This is how the general public will be introduced to virtual reality in racing games. The folks at Digital Spy have gotten their hands on the Virtual Reality-only re-release of DriveClub for the PlayStation 4 – taking advantage of the brand new PSVR headset – and dear God has the entire thing blown up in the face of Sony Entertainment and the group formerly known as Evolution Studios. It’s one thing to enable virtual reality support in a niche PC racing simulator, to be used only by hardcore sim racers who have adequately prepared their systems for the massive performance requirements, yet it’s a completely different ballgame to try and make this peripheral compatible with a console whose performance specifications simply aren’t quite there yet.
DriveClub VR, at least according to Digital Spy, is a mammoth disappointment. Not only does the game suffer from numerous technical issues, playing the game for any length of time physically makes you sick. Oops.
The story behind DriveClub doesn’t exactly establish this casual-oriented racing game as a system-seller to begin with. Originally created by Evolution Studios (of Motorstorm fame), the arcade racer was a re-imagining of the Project Gotham Racing series, with Evolution actually welcoming aboard a handful of former Bizarre Creations employees for the PlayStation 4 launch title. DriveClub suffered numerous delays before eventually being pushed on the public in an unfinished state, resulting in rather justified atrocious initial reception. To their credit, Evolution indeed busted their asses to continuously update the game after release and bring it in line with their initial vision, but despite genuinely improving the product in the eyes of dedicated DriveClub fans, Evolution Studios were closed within the past year; the team absolved by rival racing game developer Codemasters.
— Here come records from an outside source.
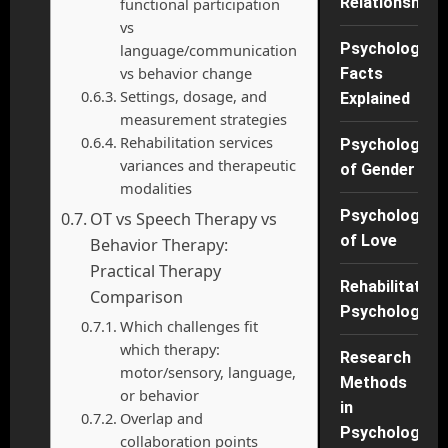
Relationships
functional participation
vs
Psychology
language/communication
vs behavior change
Facts
Settings, dosage, and
Explained
measurement strategies
Rehabilitation services
Psychology
variances and therapeutic
of Gender
modalities
Psychology
OT vs Speech Therapy vs
of Love
Behavior Therapy:
Practical Therapy
Rehabilitation
Comparison
Psychology
Which challenges fit
which therapy:
Research
motor/sensory, language,
Methods
or behavior
in
Overlap and
Psychology
collaboration points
So before PlayStation VR was even on the horizon, DriveClub had basically been written off as a completely average driving game with no captivating elements by the masses – unlike it’s older step brother Project Gotham Racing. Sony Entertainment believed this was the perfect candidate for a Virtual Reality launch title.
The Digital Spy review draws attention to two key problems plaguing DriveClub VR, and it’s almost hilarious to see how many poor decisions were made when creating this game for the VR sub-platform.
First, the game looks like garbage, and runs poorly. Satisfactory performance is a huge factor in determining how long you can keep the headset on without needing a break, and instead Digital Spy notes that several staff members who were involved with evaluating the game threw the fuck up during their trials. I mentioned when I tried the Oculus Rift DK2 that your head feels a bit funny at first – yet you can eventually get used to it after warming up to the sensations – but DriveClub VR was actually making people sick. That’s not cool. Nobody is going to buy a game that makes them run to the washroom after a few laps.
Second, the vanilla DriveClub release, and DriveClub VR, are not associated with one other. They are two separate games, though owners of the DriveClub Season pass DLC can purchase the VR title at a discount. Not only is this a ridiculous rip-off, there is allegedly no way to transfer your progress from the original game into the VR re-release. You’re forced to start from scratch – a major problem considering how big of a game DriveClub has turned out to be after all the post-release additions.
These two factors add up to a game that is simply not worth your time, and that’s a pretty big problem when trying to push a revolutionary piece of new hardware on potential customers. When I got the chance to try the Oculus Rift DK2 many moons ago, I noted that the experience itself wasn’t bad, but there are an abundance of hurdles for developers to overcome. Unfortunately, Sony Entertainment have simply not managed to prepare the hardware for large-scale consumption upon release.